The history also provides stark contrasts in architecture. While there are many wonderful views, some of the Austrian-influenced buildings stir as much emotion as a well-designed bank building. That comes down to personal preference, but unless one appreciates every style and era of European architecture, one section or another will be received with, “Eh, it’s impressive, but I can’t say I love it.”

Among the most impressive features of the city are the fortifications. The city was once considered impenetrable, with several lines of defense ranging from a ring of defensive forts to a 14-mile tunnel system extending 130 feet under the city that’s complete with everything needed to endure a months-long siege. Sadly, as a condition of one of the political transitions, the city had to agree to destroy most of the fortifications. It was considered too much of a strategic threat to let it exist as a part of a neighboring state.

Photo Tour

Here’s the mad dash through the city in four hours through fifty photos. Enjoy!

Main train station
More of the train station
The main road between the north and south sections of the city, complete with a tram
One last snack brought along from Diekirch for the walk: a surprisingly light and crispy apple pastry
This is one of several bridges connecting the south, where the train station is, to the north where most of the historical buildings are located. The valley below makes many appearances in the photo series on account of the trees providing such wonderful contrast with the stone.
This leads into the valley and apparently is one of the access points for a small section of the tunnels that tourists can visit.
Monument of Dicks and Lentz – a tribute to two national poets
The Luxembourgish flags between those from the EU are a historical accident. At some point, the territory, while still under Dutch rule, needed a flag for official purposes. They just used a version of the Dutch flags with slightly lighter colors. The guide pointed out an alternative flag elsewhere in the city with blue/white stripes and a lion that is used mainly by ships to avoid confusion with Dutch vessels. Political efforts to make it the official flag have so far been unsuccessful.
The guide seemed very unhappy about this endless construction. A historical site was found while doing renovations, so things are a bit of a mess between research, preservation, and work crews.
Ducal Palace
A changing of the guard at the Ducal Palace
Diekirch beer making an appearance
A church mostly destroyed by Louis XIV’s invasion, then rebuilt and marked with his fleur-de-lis
An original section of the tower still has a cannonball embedded in it as a gift from Louis.
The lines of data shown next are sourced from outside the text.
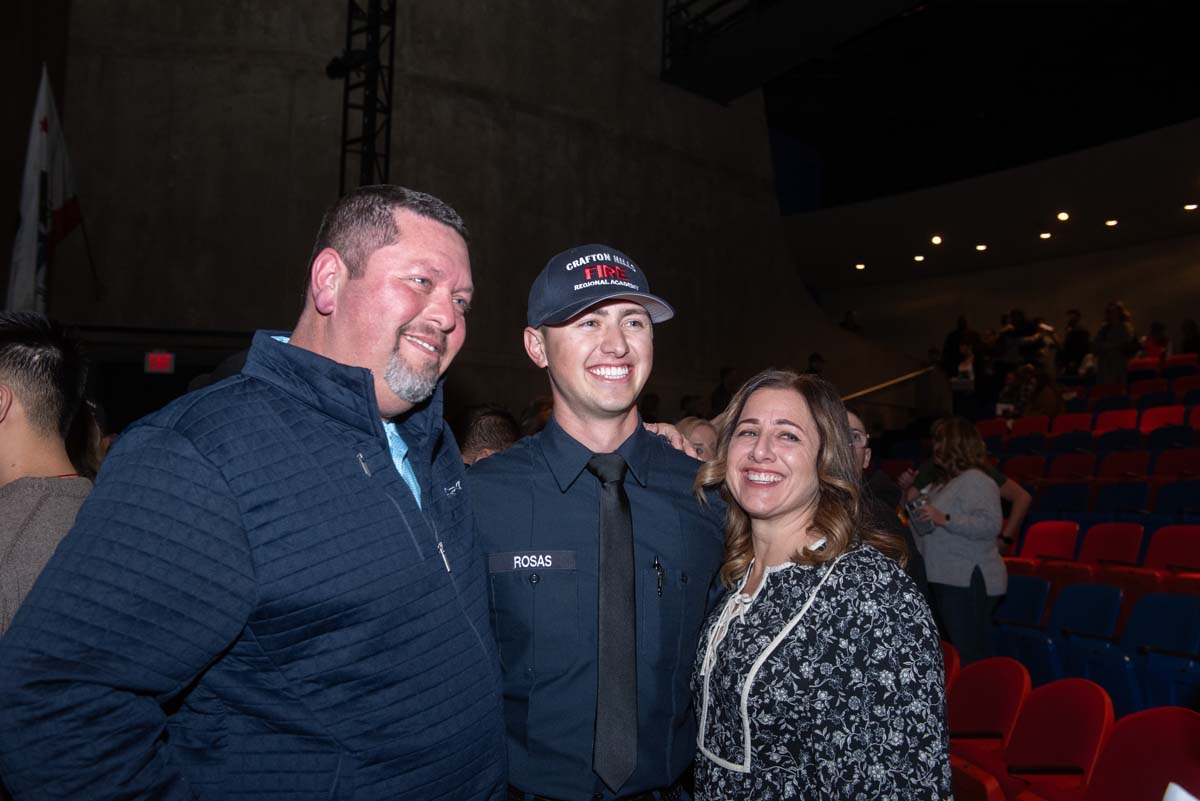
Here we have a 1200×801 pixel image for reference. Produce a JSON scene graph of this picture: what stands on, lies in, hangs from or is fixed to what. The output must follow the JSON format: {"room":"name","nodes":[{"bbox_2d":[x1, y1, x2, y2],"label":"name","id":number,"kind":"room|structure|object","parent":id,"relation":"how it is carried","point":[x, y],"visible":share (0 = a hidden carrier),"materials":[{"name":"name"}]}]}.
{"room":"event hall","nodes":[
{"label":"event hall","id":0,"kind":"room"},
{"bbox_2d":[27,0,893,428],"label":"concrete wall","id":1,"kind":"structure","parent":0,"point":[318,211],"materials":[{"name":"concrete"}]},
{"bbox_2d":[6,64,94,312],"label":"flag","id":2,"kind":"object","parent":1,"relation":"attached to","point":[45,129],"visible":0.82,"materials":[{"name":"white fabric"}]},
{"bbox_2d":[144,350,175,373],"label":"exit sign","id":3,"kind":"object","parent":1,"relation":"attached to","point":[158,358],"visible":0.94,"materials":[{"name":"red"}]},
{"bbox_2d":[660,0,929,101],"label":"balcony","id":4,"kind":"object","parent":1,"relation":"attached to","point":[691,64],"visible":0.96,"materials":[{"name":"black metal"}]},
{"bbox_2d":[840,364,935,403],"label":"handrail","id":5,"kind":"object","parent":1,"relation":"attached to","point":[860,393],"visible":0.54,"materials":[{"name":"metal"}]},
{"bbox_2d":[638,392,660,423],"label":"person","id":6,"kind":"object","parent":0,"point":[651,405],"visible":0.27},
{"bbox_2d":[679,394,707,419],"label":"person","id":7,"kind":"object","parent":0,"point":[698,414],"visible":0.31},
{"bbox_2d":[709,365,738,416],"label":"person","id":8,"kind":"object","parent":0,"point":[724,374],"visible":0.52},
{"bbox_2d":[806,352,826,375],"label":"person","id":9,"kind":"object","parent":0,"point":[818,358],"visible":0.33},
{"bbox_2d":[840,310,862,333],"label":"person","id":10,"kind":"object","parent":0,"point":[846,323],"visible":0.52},
{"bbox_2d":[854,262,866,271],"label":"ceiling light","id":11,"kind":"object","parent":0,"point":[860,267],"visible":0.97,"materials":[{"name":"white"}]},
{"bbox_2d":[690,0,1199,224],"label":"ceiling","id":12,"kind":"structure","parent":0,"point":[1191,110],"materials":[{"name":"black paint"}]},
{"bbox_2d":[337,0,397,194],"label":"truss tower","id":13,"kind":"structure","parent":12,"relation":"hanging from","point":[367,169],"materials":[{"name":"black metal"}]},
{"bbox_2d":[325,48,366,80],"label":"spotlight","id":14,"kind":"object","parent":13,"relation":"attached to","point":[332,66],"visible":0.71,"materials":[{"name":"black"}]},
{"bbox_2d":[913,254,925,262],"label":"ceiling light","id":15,"kind":"object","parent":12,"relation":"in","point":[921,258],"visible":0.97,"materials":[{"name":"white"}]},
{"bbox_2d":[930,235,942,245],"label":"ceiling light","id":16,"kind":"object","parent":12,"relation":"attached to","point":[938,239],"visible":0.97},
{"bbox_2d":[1038,231,1051,240],"label":"ceiling light","id":17,"kind":"object","parent":12,"relation":"in","point":[1046,234],"visible":0.97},
{"bbox_2d":[1056,211,1069,221],"label":"ceiling light","id":18,"kind":"object","parent":12,"relation":"attached to","point":[1062,216],"visible":0.96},
{"bbox_2d":[1104,218,1118,227],"label":"ceiling light","id":19,"kind":"object","parent":12,"relation":"in","point":[1111,223],"visible":0.97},
{"bbox_2d":[1183,202,1198,211],"label":"ceiling light","id":20,"kind":"object","parent":12,"relation":"in","point":[1189,206],"visible":0.97,"materials":[{"name":"white"}]},
{"bbox_2d":[974,243,987,251],"label":"ceiling light","id":21,"kind":"object","parent":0,"point":[980,246],"visible":0.97,"materials":[{"name":"white"}]},
{"bbox_2d":[780,121,1199,385],"label":"wall","id":22,"kind":"structure","parent":0,"point":[1104,281],"materials":[{"name":"paint"}]},
{"label":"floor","id":23,"kind":"structure","parent":0,"visible":0},
{"bbox_2d":[0,310,97,635],"label":"man","id":24,"kind":"object","parent":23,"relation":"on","point":[19,356],"visible":0.67},
{"bbox_2d":[0,184,505,800],"label":"man","id":25,"kind":"object","parent":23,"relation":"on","point":[177,437],"visible":0.98},
{"bbox_2d":[454,403,519,464],"label":"person","id":26,"kind":"object","parent":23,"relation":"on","point":[489,421],"visible":0.18},
{"bbox_2d":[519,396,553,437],"label":"person","id":27,"kind":"object","parent":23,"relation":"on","point":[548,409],"visible":0.14},
{"bbox_2d":[468,244,727,800],"label":"man","id":28,"kind":"object","parent":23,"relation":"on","point":[557,414],"visible":0.93},
{"bbox_2d":[488,550,574,572],"label":"name tag","id":29,"kind":"object","parent":28,"relation":"attached to","point":[506,566],"visible":0.93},
{"bbox_2d":[652,557,664,597],"label":"pen","id":30,"kind":"object","parent":28,"relation":"in","point":[656,563],"visible":0.96,"materials":[{"name":"black metal"}]},
{"bbox_2d":[672,416,718,462],"label":"person","id":31,"kind":"object","parent":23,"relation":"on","point":[703,428],"visible":0.16},
{"bbox_2d":[686,366,951,800],"label":"woman","id":32,"kind":"object","parent":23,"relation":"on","point":[792,575],"visible":0.99},
{"bbox_2d":[844,411,929,598],"label":"person","id":33,"kind":"object","parent":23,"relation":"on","point":[858,444],"visible":0.19},
{"bbox_2d":[940,638,961,688],"label":"red seat","id":34,"kind":"object","parent":23,"relation":"on","point":[949,650],"visible":0.12,"materials":[{"name":"red"}]},
{"bbox_2d":[903,415,1007,663],"label":"woman","id":35,"kind":"object","parent":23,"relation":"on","point":[949,503],"visible":0.81},
{"bbox_2d":[904,491,936,535],"label":"water bottle","id":36,"kind":"object","parent":35,"relation":"in","point":[924,526],"visible":0.89,"materials":[{"name":"clear plastic"}]},
{"bbox_2d":[947,654,1031,771],"label":"red seat","id":37,"kind":"object","parent":23,"relation":"on","point":[996,692],"visible":0.63,"materials":[{"name":"red fabric"}]},
{"bbox_2d":[991,573,1054,671],"label":"blue seat","id":38,"kind":"object","parent":23,"relation":"on","point":[1018,591],"visible":0.5,"materials":[{"name":"blue"}]},
{"bbox_2d":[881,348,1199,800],"label":"theater seat","id":39,"kind":"object","parent":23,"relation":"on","point":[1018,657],"visible":0.33,"materials":[{"name":"red"}]},
{"bbox_2d":[941,315,977,377],"label":"person","id":40,"kind":"object","parent":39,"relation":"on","point":[949,342],"visible":0.69},
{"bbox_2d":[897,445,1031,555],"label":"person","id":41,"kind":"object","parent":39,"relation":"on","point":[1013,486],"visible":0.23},
{"bbox_2d":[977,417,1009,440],"label":"red seat","id":42,"kind":"object","parent":39,"relation":"on","point":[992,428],"visible":0.31,"materials":[{"name":"red fabric"}]},
{"bbox_2d":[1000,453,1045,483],"label":"red seat","id":43,"kind":"object","parent":39,"relation":"on","point":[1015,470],"visible":0.47,"materials":[{"name":"red fabric"}]},
{"bbox_2d":[996,307,1057,376],"label":"person","id":44,"kind":"object","parent":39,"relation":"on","point":[1020,321],"visible":0.74},
{"bbox_2d":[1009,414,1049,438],"label":"red seat","id":45,"kind":"object","parent":39,"relation":"on","point":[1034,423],"visible":0.4,"materials":[{"name":"red fabric"}]},
{"bbox_2d":[997,361,1062,420],"label":"person","id":46,"kind":"object","parent":39,"relation":"on","point":[1015,386],"visible":0.67},
{"bbox_2d":[1018,520,1080,561],"label":"red seat","id":47,"kind":"object","parent":39,"relation":"on","point":[1041,545],"visible":0.57,"materials":[{"name":"red fabric"}]},
{"bbox_2d":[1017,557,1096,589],"label":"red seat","id":48,"kind":"object","parent":39,"relation":"on","point":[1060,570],"visible":0.26,"materials":[{"name":"red fabric"}]},
{"bbox_2d":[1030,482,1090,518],"label":"blue seat","id":49,"kind":"object","parent":39,"relation":"on","point":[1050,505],"visible":0.5,"materials":[{"name":"blue"}]},
{"bbox_2d":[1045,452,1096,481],"label":"red seat","id":50,"kind":"object","parent":39,"relation":"on","point":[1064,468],"visible":0.51,"materials":[{"name":"red"}]},
{"bbox_2d":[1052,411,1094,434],"label":"red seat","id":51,"kind":"object","parent":39,"relation":"on","point":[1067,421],"visible":0.35,"materials":[{"name":"red"}]},
{"bbox_2d":[1061,308,1090,375],"label":"person","id":52,"kind":"object","parent":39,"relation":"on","point":[1079,337],"visible":0.83},
{"bbox_2d":[1078,522,1145,568],"label":"red seat","id":53,"kind":"object","parent":39,"relation":"on","point":[1111,549],"visible":0.55,"materials":[{"name":"red fabric"}]},
{"bbox_2d":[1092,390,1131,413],"label":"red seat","id":54,"kind":"object","parent":39,"relation":"on","point":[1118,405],"visible":0.33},
{"bbox_2d":[1092,301,1137,385],"label":"person","id":55,"kind":"object","parent":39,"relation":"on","point":[1114,353],"visible":0.81},
{"bbox_2d":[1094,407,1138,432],"label":"red seat","id":56,"kind":"object","parent":39,"relation":"on","point":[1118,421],"visible":0.4,"materials":[{"name":"red"}]},
{"bbox_2d":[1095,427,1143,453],"label":"seat","id":57,"kind":"object","parent":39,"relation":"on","point":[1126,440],"visible":0.39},
{"bbox_2d":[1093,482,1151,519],"label":"blue seat","id":58,"kind":"object","parent":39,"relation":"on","point":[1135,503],"visible":0.49,"materials":[{"name":"blue"}]},
{"bbox_2d":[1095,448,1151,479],"label":"red seat","id":59,"kind":"object","parent":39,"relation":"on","point":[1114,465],"visible":0.48,"materials":[{"name":"red"}]},
{"bbox_2d":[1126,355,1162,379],"label":"red seat","id":60,"kind":"object","parent":39,"relation":"on","point":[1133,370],"visible":0.29,"materials":[{"name":"red fabric"}]},
{"bbox_2d":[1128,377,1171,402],"label":"red seat","id":61,"kind":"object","parent":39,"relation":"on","point":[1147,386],"visible":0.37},
{"bbox_2d":[1139,320,1171,361],"label":"person","id":62,"kind":"object","parent":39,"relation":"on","point":[1161,339],"visible":0.49},
{"bbox_2d":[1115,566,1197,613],"label":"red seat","id":63,"kind":"object","parent":39,"relation":"on","point":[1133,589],"visible":0.29,"materials":[{"name":"red fabric"}]},
{"bbox_2d":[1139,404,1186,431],"label":"red seat","id":64,"kind":"object","parent":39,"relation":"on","point":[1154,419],"visible":0.41,"materials":[{"name":"red"}]},
{"bbox_2d":[1143,524,1199,573],"label":"red seat","id":65,"kind":"object","parent":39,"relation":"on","point":[1154,552],"visible":0.61,"materials":[{"name":"red"}]},
{"bbox_2d":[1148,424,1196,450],"label":"blue seat","id":66,"kind":"object","parent":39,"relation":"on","point":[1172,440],"visible":0.37,"materials":[{"name":"blue"}]},
{"bbox_2d":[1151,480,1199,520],"label":"blue seat","id":67,"kind":"object","parent":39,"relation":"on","point":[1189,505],"visible":0.46,"materials":[{"name":"blue"}]},
{"bbox_2d":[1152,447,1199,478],"label":"red seat","id":68,"kind":"object","parent":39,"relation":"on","point":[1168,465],"visible":0.5,"materials":[{"name":"red"}]},
{"bbox_2d":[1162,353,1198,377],"label":"red seat","id":69,"kind":"object","parent":39,"relation":"on","point":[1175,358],"visible":0.38,"materials":[{"name":"red fabric"}]},
{"bbox_2d":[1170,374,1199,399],"label":"red seat","id":70,"kind":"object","parent":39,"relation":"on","point":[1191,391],"visible":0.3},
{"bbox_2d":[1179,318,1199,357],"label":"person","id":71,"kind":"object","parent":39,"relation":"on","point":[1194,339],"visible":0.56},
{"bbox_2d":[1002,674,1114,800],"label":"red seat","id":72,"kind":"object","parent":23,"relation":"on","point":[1062,715],"visible":0.86,"materials":[{"name":"red"}]},
{"bbox_2d":[1048,581,1130,701],"label":"blue seat","id":73,"kind":"object","parent":23,"relation":"on","point":[1111,606],"visible":0.68,"materials":[{"name":"blue"}]},
{"bbox_2d":[1084,705,1199,798],"label":"red seat","id":74,"kind":"object","parent":23,"relation":"on","point":[1114,739],"visible":0.89,"materials":[{"name":"red fabric"}]},
{"bbox_2d":[1163,782,1198,800],"label":"paper","id":75,"kind":"object","parent":74,"relation":"on","point":[1191,799],"visible":0.98,"materials":[{"name":"white paper"}]},
{"bbox_2d":[1122,592,1199,713],"label":"blue seat","id":76,"kind":"object","parent":23,"relation":"on","point":[1137,627],"visible":0.82,"materials":[{"name":"blue plastic"}]}
]}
Look for a bump on the left side of the tower, located just above the roof that’s visible in the background.
Using a bit of imagination and knowledge of German and Dutch, it’s clear that this means “I’m hungry” in Luxembourgish
This bridge apparently replaced a drawbridge leading to a castle that was destroyed while removing fortifications. Where there was once a castle, it’s now just a viewing platform.
This is still close to the castle-site, but the remnants of a tower aren’t even original. Some of the old debris was used to put up this structure for tourists.
The modern bridge in the distance connects to the business center on the east side of the valley (not visited/depicted in this series) that includes an EU Parliament office, investment banks, and the European headquarters for many international firms.
Kaddish Monument – a memorial to the Jewish Luxembourgers who were victims of Nazi Germany; there was once a concentration camp in the north of the country, but they chose to destroy it completely
not an advertisement for Volkswagen; proximity to the last photo is coincidental based on chronology

Leaving Luxembourg

From Luxembourg, it was back to Belgium for one night to see Dinant (depicted below), into the Netherlands for a few nights in Rotterdam, and finally to Antwerp (present location in Belgium). That’s still around five days to cover, but the solo portion of the journey will come to an end on Friday with a night train from Brussels to Zürich.